— START OF Source passage —

Hi,
miaowei wrote:Have you even used 'bsf/bsr' instruction in your project ?
Yes. For one example:
Code: Select all
mov eax,[tempVector3+2*8+4] ;eax = highest 32-bits of C
mov eax,edx
xor eax,[tempVector3+1*8+4] ;eax = highest 32-bits of C ^ B
xor eax,[tempVector3+0*8+4] ;eax = highest 32-bits of C ^ B ^ A
cdq ;edx = sign of A ^ B ^ C
xor eax,edx ;eax = highest 32-bits of A ^ B ^ C ^ (sign of A ^ B ^ C)
mov ecx,31 ;ebx = number of times to shift A, B and C left - 32 (for best case)
test eax,eax ;Is there anything we need to keep?
je .gotShift1 ; no
mov ecx,30 ;ebx = number of times to shift A, B and C left - 32 (for best case)
bsr eax,eax ;eax = bit number for highest set bit
sub ecx,eax ;ecx = number of times to shift A, B and C left - 32 (if it's not <= 0)
ja .gotShift1
clr ecx ;ecx = number of times to shift A, B and C left - 32 (for worst case)
.gotShift1:
mov edx,[tempVector3+0*8+4]
mov eax,[tempVector3+0*8]
shld edx,eax,cl
mov [tempVector3+0*4],edx
mov edx,[tempVector3+1*8+4]
mov eax,[tempVector3+1*8]
shld edx,eax,cl
mov [tempVector3+1*4],edx
mov edx,[tempVector3+2*8+4]
mov eax,[tempVector3+2*8]
shld edx,eax,cl
mov [tempVector3+2*4],edx
Note: The idea here is to convert a vector with 64-bit components into a vector with 32-bit components, while shifting/scaling it to keep the most precision possible. It's used in code to find the A, B, C and D for the plane equation ("A*x + B*y + C*z +D = 0") from 3 points on the plane. Without this scaling I don't get enough precision and end up with ugly visible glitches; and this crude scaling is much much faster than doing full conversion to unit vector (which would be more precise, but would involve finding "1/sqrt(A*A + B*B + C*C)" and doing multiplications).
miaowei wrote:How about its performance?
Typically; BSR/BSF is a little slow compared to fast single instructions (like TEST, ADD, etc); but are still faster than many instructions in a loop on every 80x86 CPU ever made.

— END OF Source passage —
— START OF Dataset rows —

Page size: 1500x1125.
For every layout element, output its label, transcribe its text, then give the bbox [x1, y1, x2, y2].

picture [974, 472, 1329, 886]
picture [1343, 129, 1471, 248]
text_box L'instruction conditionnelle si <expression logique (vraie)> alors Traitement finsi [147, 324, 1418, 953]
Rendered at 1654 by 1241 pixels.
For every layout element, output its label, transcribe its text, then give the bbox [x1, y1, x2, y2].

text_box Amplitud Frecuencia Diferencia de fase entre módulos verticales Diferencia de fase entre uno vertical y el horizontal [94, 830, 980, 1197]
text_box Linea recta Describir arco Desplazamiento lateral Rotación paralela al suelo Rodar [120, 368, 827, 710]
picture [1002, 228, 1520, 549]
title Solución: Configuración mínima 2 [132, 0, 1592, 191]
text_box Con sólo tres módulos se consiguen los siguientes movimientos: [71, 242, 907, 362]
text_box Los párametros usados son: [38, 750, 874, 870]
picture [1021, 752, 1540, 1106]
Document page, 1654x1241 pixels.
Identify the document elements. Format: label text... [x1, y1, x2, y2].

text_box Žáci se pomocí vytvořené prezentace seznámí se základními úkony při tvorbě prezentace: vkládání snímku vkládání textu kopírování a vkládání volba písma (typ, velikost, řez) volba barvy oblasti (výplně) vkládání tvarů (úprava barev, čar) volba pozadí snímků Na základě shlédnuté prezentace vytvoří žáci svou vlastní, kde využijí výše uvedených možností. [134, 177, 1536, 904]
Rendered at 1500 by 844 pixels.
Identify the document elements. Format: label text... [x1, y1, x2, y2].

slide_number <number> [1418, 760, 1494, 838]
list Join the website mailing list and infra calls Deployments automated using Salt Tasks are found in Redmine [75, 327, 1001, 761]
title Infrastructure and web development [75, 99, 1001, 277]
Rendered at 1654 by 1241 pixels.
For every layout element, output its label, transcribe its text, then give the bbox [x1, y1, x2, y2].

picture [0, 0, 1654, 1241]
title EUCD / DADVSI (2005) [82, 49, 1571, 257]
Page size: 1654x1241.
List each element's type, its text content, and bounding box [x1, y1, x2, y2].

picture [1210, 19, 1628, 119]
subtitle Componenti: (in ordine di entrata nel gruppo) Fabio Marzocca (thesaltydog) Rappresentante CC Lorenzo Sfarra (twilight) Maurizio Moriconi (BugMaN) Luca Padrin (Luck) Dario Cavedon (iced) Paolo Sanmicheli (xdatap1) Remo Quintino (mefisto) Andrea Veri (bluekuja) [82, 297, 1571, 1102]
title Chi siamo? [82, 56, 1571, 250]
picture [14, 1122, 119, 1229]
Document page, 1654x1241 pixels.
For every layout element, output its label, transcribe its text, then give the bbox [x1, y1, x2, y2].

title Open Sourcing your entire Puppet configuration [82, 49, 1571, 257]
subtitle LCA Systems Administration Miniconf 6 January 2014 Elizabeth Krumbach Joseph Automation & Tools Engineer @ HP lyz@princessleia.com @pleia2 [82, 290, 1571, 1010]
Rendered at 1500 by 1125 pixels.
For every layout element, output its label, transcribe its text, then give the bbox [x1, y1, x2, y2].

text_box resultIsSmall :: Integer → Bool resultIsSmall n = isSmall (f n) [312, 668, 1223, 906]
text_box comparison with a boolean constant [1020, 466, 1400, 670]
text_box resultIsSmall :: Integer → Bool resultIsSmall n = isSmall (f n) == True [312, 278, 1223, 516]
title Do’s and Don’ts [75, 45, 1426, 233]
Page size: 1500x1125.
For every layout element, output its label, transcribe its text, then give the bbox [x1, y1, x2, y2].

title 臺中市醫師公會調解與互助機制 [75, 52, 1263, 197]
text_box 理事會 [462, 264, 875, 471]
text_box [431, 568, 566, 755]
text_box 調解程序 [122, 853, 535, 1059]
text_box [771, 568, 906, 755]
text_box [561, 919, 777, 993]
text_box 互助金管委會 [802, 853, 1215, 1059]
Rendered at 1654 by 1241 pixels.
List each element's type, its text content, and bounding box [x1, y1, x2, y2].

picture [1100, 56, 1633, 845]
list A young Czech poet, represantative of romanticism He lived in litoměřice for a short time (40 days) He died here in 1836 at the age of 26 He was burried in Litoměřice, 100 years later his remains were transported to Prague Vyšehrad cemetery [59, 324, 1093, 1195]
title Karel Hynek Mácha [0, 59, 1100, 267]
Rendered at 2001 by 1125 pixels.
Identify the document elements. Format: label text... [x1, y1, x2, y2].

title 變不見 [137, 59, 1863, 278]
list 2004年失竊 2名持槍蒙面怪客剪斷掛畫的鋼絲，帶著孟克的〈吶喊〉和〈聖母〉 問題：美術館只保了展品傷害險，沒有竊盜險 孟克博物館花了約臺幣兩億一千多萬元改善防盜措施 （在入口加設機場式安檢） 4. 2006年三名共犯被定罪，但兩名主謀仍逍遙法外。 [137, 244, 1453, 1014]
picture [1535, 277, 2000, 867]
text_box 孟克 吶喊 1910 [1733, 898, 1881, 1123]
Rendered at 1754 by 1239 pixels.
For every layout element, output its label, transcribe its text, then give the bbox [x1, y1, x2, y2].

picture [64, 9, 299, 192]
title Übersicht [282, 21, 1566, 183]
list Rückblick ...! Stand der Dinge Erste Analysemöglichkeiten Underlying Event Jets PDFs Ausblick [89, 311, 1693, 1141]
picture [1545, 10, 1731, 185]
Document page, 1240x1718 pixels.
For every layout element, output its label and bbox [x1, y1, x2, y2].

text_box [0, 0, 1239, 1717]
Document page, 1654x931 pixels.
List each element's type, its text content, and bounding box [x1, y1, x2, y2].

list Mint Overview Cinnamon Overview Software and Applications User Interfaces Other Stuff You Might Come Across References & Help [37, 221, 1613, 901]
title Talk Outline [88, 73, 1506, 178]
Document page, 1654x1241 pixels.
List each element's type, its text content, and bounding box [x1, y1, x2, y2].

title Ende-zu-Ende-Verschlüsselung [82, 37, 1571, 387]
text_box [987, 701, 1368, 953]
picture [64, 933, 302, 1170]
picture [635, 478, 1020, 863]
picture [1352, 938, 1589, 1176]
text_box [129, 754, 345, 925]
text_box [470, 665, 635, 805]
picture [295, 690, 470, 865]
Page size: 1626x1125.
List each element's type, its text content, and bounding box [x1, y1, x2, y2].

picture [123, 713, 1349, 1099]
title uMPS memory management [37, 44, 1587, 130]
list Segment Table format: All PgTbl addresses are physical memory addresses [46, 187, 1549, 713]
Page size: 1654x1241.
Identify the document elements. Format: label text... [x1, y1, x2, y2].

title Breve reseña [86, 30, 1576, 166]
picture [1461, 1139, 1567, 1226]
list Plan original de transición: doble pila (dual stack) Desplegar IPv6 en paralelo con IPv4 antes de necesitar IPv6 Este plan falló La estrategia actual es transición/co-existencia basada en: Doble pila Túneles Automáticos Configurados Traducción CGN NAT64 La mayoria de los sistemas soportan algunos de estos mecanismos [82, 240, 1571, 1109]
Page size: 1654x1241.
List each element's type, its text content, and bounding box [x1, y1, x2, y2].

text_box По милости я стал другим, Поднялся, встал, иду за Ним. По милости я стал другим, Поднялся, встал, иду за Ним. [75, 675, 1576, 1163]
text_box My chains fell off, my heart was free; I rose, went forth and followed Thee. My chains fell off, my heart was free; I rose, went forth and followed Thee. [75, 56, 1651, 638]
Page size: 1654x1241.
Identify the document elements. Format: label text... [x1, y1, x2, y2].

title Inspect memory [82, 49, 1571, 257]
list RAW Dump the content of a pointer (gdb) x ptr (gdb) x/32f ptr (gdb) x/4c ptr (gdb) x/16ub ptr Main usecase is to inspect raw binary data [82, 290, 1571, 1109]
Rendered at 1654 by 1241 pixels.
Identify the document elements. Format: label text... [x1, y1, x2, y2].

— END OF Dataset rows —

### [Given task 1]
In the BSR/BSF thread, begin at the words "Typically; BSR/BSF is" and stop after "CPU ever made.", changing "a little slow" to "somewhat slow".
### [Given task 2]
Please restate the paragraph of the BSR/BSF thread that begins "Note: The idea here" more briefly, keeping its main facts.
### [Given task 3]
Pick up the BSR/BSF thread after its final sentence and carry it on.

### [Expected output 1]
Typically; BSR/BSF is somewhat slow compared to fast single instructions (like TEST, ADD, etc); but are still faster than many instructions in a loop on every 80x86 CPU ever made.

### [Expected output 2]
The code converts a vector with 64-bit components into one with 32-bit components and shifts/scales it to keep as much precision as possible. It is used to find A, B, C and D for the plane equation "A*x + B*y + C*z +D = 0" from 3 points on the plane. Without the scaling, precision is too low and visible glitches appear. This crude scaling is much faster than a full conversion to a unit vector. That conversion would be more precise, but it would require finding "1/sqrt(A*A + B*B + C*C)" and doing multiplications.

### [Expected output 3]
It is; but even on a Pentium they're probably still almost as fast as Agner Fog's "clever" (Pentium only) hack; and probably faster on a Pentium than Agner Fog's hack in some situations (e.g. when all FPU registers are in use, or when FPU is configured for MMX and not floating point, or when there's a cache miss writing to the temporary location, or when there's a branch misprediction, or when the bottleneck is instruction fetch/decode).
miaowei wrote:And another evidence, the do_softirq() function in kernel/softirq.c use repeatedly bit shift operation to traverse all 32 bits.
This is only evidence that C doesn't provide an easily usable method of doing it (other than resorting to non-portable inline assembly), and/or evidence that C programmers aren't assembly language programmers. Unless the compiler is smart enough to optimise that loop into a BSR/BSF (which is very unlikely) that code will be about 10 times slower than it could be on almost all 80x86 CPUs.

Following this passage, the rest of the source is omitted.